O deputado federal Alencar Santana (PT-SP) pediu ao Supremo Tribunal Federal (STF) que apure suspeitas relacionadas ao Banco Master e a doações eleitorais destinadas às campanhas de Tarcísio de Freitas (Republicanos) e Jair Bolsonaro (PL). A notícia de fato foi protocolada nesta sexta-feira (4) e encaminhada ao ministro André Mendonça, responsável pela relatoria da Operação Compliance Zero no tribunal.
A solicitação busca inserir os fatos na investigação já em curso.

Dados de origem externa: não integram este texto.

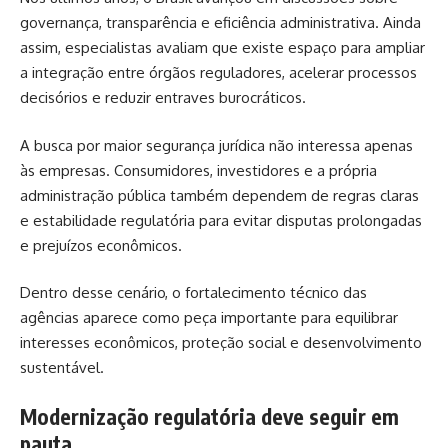
governança, transparência e eficiência administrativa. Ainda
assim, especialistas avaliam que existe espaço para ampliar
a integração entre órgãos reguladores, acelerar processos
decisórios e reduzir entraves burocráticos.
A busca por maior segurança jurídica não interessa apenas
às empresas. Consumidores, investidores e a própria
administração pública também dependem de regras claras
e estabilidade regulatória para evitar disputas prolongadas
e prejuízos econômicos.
Dentro desse cenário, o fortalecimento técnico das
agências aparece como peça importante para equilibrar
interesses econômicos, proteção social e desenvolvimento
sustentável.
Modernização regulatória deve seguir em
pauta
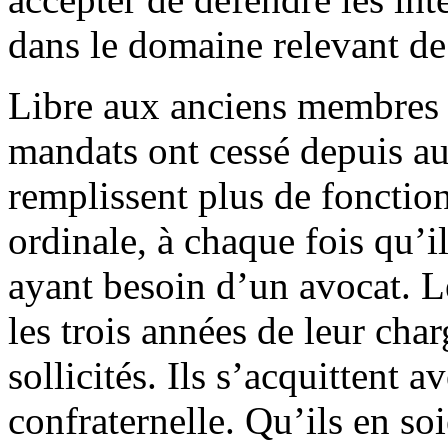
dans le domaine relevant de
Libre aux anciens membres 
mandats ont cessé depuis au
remplissent plus de fonction
ordinale, à chaque fois qu’il
ayant besoin d’un avocat. L
les trois années de leur char
sollicités. Ils s’acquittent
confraternelle. Qu’ils en so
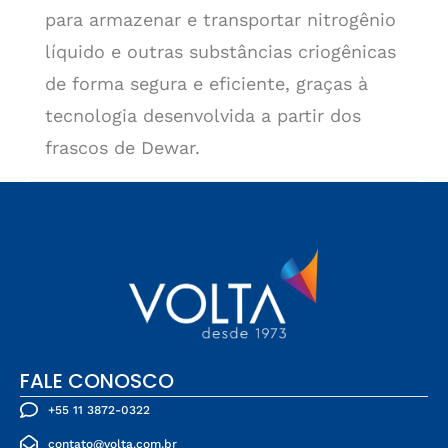
para armazenar e transportar nitrogênio
líquido e outras substâncias criogênicas
de forma segura e eficiente, graças à
tecnologia desenvolvida a partir dos
frascos de Dewar.
FALE CONOSCO
+55 11 3872-0322
contato@volta.com.br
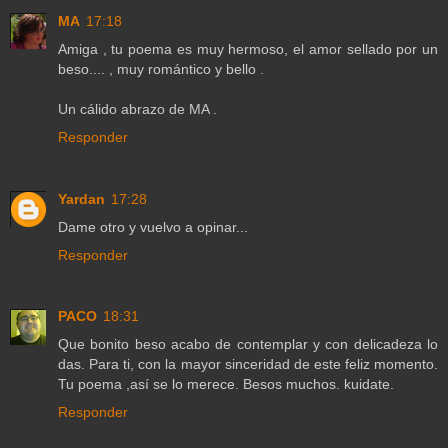
MA
17:18
Amiga , tu poema es muy hermoso, el amor sellado por un
beso.... , muy romántico y bello .
Un cálido abrazo de MA .
Responder
Yardan
17:28
Dame otro y vuelvo a opinar...
Responder
PACO
18:31
Que bonito beso acabo de contemplar y con delicadeza lo
das. Para ti, con la mayor sinceridad de este feliz momento.
Tu poema ,así se lo merece. Besos muchos. kuidate.
Responder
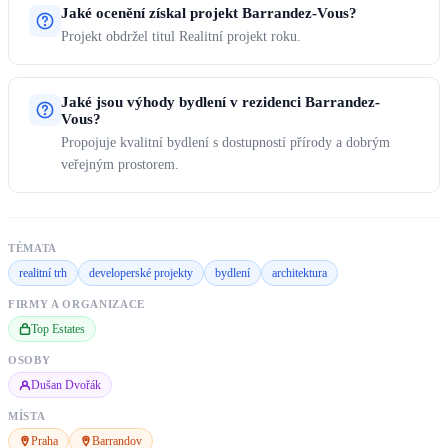
Jaké ocenění získal projekt Barrandez-Vous?
Projekt obdržel titul Realitní projekt roku.
Jaké jsou výhody bydlení v rezidenci Barrandez-
Vous?
Propojuje kvalitní bydlení s dostupností přírody a dobrým
veřejným prostorem.
TÉMATA
realitní trh
developerské projekty
bydlení
architektura
FIRMY A ORGANIZACE
Top Estates
OSOBY
Dušan Dvořák
MÍSTA
Praha
Barrandov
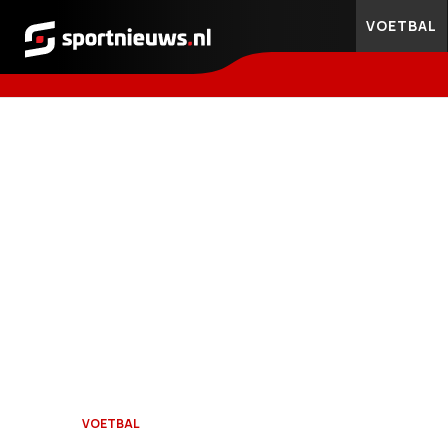
VOETBAL
Sportnieuws.nl
VOETBAL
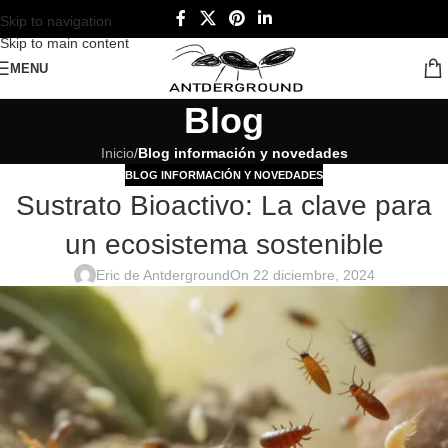
Skip to navigation
Skip to main content
MENU
Blog
Inicio
/
Blog información y novedades
BLOG INFORMACIÓN Y NOVEDADES
Sustrato Bioactivo: La clave para
un ecosistema sostenible
Eric de Antderground
On 22 diciembre, 2024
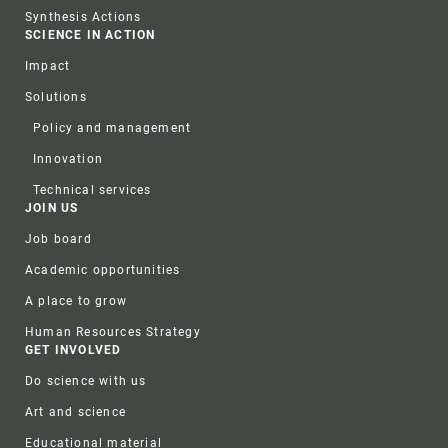
Synthesis Actions
SCIENCE IN ACTION
Impact
Solutions
Policy and management
Innovation
Technical services
JOIN US
Job board
Academic opportunities
A place to grow
Human Resources Strategy
GET INVOLVED
Do science with us
Art and science
Educational material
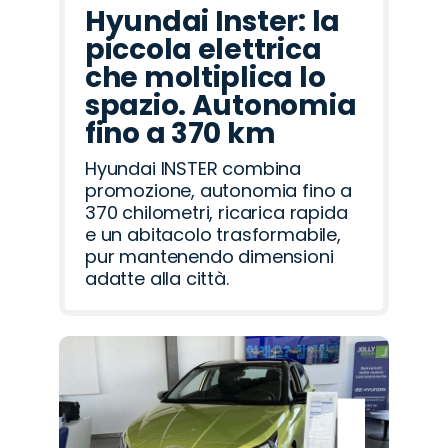
Hyundai Inster: la
piccola elettrica
che moltiplica lo
spazio. Autonomia
fino a 370 km
Hyundai INSTER combina
promozione, autonomia fino a
370 chilometri, ricarica rapida
e un abitacolo trasformabile,
pur mantenendo dimensioni
adatte alla città.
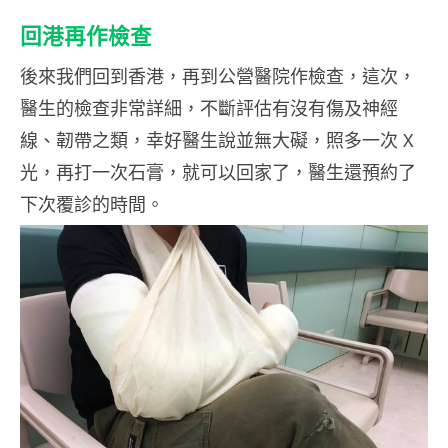
回港再作檢查
後來我們回到香港，再到公營醫院作檢查，這次，
醫生的檢查非常詳細，不斷評估有沒有傷及神經
線、韌帶之類，幸好醫生說並無大礙，照多一次 X
光，再打一次石膏，就可以回家了，醫生還預約了
下次覆診的時間。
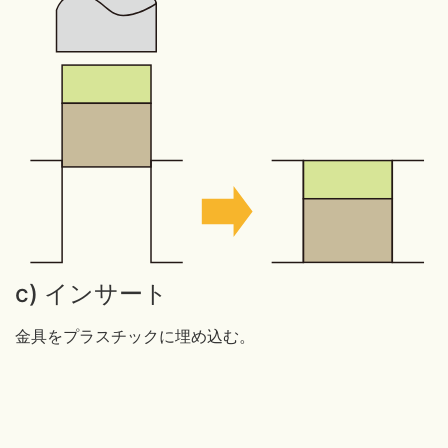
c) インサート
金具をプラスチックに埋め込む。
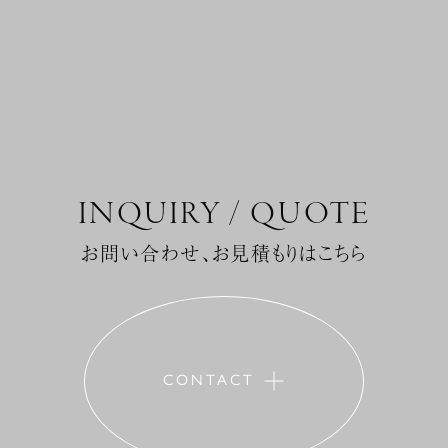
INQUIRY / QUOTE
お問い合わせ、お見積もりはこちら
CONTACT
+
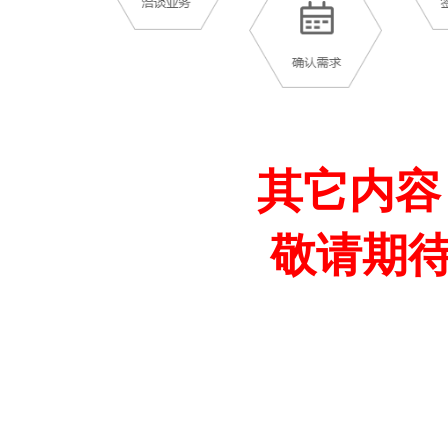
其它内容
敬请期待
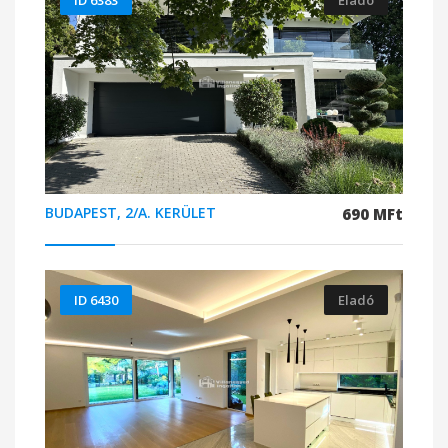
ID 6383
Eladó
BUDAPEST, 2/A. KERÜLET
690 MFt
ID 6430
Eladó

A representação menciona declarações atribuídas ao empresário Daniel Vorcaro, controlador do Banco Master, segundo as quais contribuições registradas oficialmente teriam servido para encobrir pagamentos de propina.

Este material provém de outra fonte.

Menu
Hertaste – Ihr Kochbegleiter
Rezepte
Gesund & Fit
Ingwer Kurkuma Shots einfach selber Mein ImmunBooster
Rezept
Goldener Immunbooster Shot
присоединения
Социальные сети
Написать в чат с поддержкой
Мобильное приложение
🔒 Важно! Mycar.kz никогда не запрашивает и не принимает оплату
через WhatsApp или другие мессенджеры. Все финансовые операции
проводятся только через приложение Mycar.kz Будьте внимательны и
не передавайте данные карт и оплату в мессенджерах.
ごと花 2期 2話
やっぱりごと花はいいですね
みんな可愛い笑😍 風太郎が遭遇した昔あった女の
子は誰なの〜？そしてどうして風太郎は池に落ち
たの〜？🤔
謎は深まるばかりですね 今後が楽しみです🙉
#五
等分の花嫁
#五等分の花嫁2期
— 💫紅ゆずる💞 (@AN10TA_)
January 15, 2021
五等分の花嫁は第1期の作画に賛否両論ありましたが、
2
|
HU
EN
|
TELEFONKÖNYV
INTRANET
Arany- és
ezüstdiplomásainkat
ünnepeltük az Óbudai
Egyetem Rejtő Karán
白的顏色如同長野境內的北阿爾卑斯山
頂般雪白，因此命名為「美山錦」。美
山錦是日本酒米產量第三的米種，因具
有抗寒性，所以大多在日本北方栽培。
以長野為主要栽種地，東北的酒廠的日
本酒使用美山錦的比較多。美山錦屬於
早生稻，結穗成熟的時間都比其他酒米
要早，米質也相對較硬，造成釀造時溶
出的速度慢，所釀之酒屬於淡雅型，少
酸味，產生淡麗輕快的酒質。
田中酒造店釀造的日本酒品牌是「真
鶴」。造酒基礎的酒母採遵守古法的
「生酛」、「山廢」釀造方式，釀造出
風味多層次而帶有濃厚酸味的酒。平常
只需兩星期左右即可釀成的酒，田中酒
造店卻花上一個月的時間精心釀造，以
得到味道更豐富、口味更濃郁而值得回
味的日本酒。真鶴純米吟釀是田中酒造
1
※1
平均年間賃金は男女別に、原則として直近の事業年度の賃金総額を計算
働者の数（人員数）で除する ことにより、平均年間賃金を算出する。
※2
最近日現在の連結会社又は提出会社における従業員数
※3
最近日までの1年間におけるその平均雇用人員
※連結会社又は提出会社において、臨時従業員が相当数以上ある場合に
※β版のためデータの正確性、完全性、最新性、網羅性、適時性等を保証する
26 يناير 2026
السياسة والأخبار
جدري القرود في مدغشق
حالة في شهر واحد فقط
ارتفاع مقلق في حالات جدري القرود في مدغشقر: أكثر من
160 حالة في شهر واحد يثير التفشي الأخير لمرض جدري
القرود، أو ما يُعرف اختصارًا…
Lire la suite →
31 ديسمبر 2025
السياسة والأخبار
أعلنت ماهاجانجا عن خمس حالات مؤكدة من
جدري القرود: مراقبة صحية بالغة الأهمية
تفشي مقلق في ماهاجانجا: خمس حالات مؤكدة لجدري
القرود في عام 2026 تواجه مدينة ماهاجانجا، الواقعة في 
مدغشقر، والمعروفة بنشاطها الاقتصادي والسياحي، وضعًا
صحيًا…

Os recursos, conforme o documento apresentado pelo deputado, teriam sido doados formalmente por Fabiano Zettel, cunhado de Vorcaro. A petição aponta R$ 2 milhões destinados à campanha de Tarcísio ao Governo de São Paulo em 2022 e R$ 3 milhões para a campanha presidencial de Bolsonaro.
Pedidos de investigação
A possível contrapartida, ainda de acordo com a representação, estaria ligada à permanência do Credcesta, modalidade de crédito consignado do grupo Banco Master, na folha de pagamento dos servidores públicos do Estado de São Paulo. O deputado também menciona suspeitas de repasses equivalentes a 5% do resultado líquido da operação no estado e de cerca de R$ 10 milhões pagos sem declaração, em dinheiro, que teriam sido direcionados posteriormente a campanhas eleitorais.
Entre as medidas solicitadas estão o acesso às propostas de colaboração de Daniel Vorcaro, a apuração da origem das doações, a quebra dos sigilos bancário e fiscal de Fabiano Zettel, o envio de relatórios do Coaf e a obtenção de documentos do Governo de São Paulo sobre o Credcesta. Santana também pediu que a Procuradoria-Geral da República seja consultada.

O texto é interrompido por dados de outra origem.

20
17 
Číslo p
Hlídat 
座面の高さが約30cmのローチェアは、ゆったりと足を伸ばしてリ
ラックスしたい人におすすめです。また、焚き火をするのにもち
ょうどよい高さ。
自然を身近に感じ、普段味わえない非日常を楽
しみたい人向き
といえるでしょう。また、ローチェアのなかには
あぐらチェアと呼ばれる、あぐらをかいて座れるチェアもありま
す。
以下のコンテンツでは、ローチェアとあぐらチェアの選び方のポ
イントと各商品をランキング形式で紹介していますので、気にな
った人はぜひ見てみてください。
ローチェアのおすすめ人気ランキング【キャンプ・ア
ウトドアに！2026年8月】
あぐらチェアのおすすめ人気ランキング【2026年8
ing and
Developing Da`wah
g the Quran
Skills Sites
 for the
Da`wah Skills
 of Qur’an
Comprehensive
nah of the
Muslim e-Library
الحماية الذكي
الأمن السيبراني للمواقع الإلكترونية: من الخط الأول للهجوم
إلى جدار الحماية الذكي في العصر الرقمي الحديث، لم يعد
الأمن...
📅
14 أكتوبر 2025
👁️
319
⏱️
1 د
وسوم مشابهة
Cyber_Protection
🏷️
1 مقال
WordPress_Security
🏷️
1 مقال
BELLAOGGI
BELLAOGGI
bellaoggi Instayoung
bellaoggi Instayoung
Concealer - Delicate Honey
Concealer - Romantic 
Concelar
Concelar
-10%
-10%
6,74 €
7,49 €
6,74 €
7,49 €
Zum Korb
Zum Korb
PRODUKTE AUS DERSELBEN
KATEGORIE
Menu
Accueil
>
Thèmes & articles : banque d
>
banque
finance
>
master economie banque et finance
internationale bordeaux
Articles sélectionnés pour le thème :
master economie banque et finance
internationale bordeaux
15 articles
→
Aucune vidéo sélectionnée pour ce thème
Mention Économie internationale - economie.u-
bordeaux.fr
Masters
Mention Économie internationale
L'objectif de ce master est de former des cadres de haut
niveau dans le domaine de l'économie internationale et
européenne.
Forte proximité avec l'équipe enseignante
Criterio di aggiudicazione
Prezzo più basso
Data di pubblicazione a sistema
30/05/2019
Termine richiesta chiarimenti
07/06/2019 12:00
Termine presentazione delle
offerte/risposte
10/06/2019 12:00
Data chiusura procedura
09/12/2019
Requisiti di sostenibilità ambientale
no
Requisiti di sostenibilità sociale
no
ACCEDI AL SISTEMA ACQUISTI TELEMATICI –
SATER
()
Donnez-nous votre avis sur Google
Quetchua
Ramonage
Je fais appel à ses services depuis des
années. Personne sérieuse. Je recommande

A petição afirma que os fatos podem configurar, em tese, corrupção ativa e passiva, lavagem de dinheiro e falsidade ideológica eleitoral. Tarcísio de Freitas, Jair Bolsonaro e os demais citados negam irregularidades.
O protocolo não abre automaticamente uma investigação. Cabe ao STF e à Procuradoria-Geral da República avaliar o pedido e decidir se haverá instauração de procedimentos.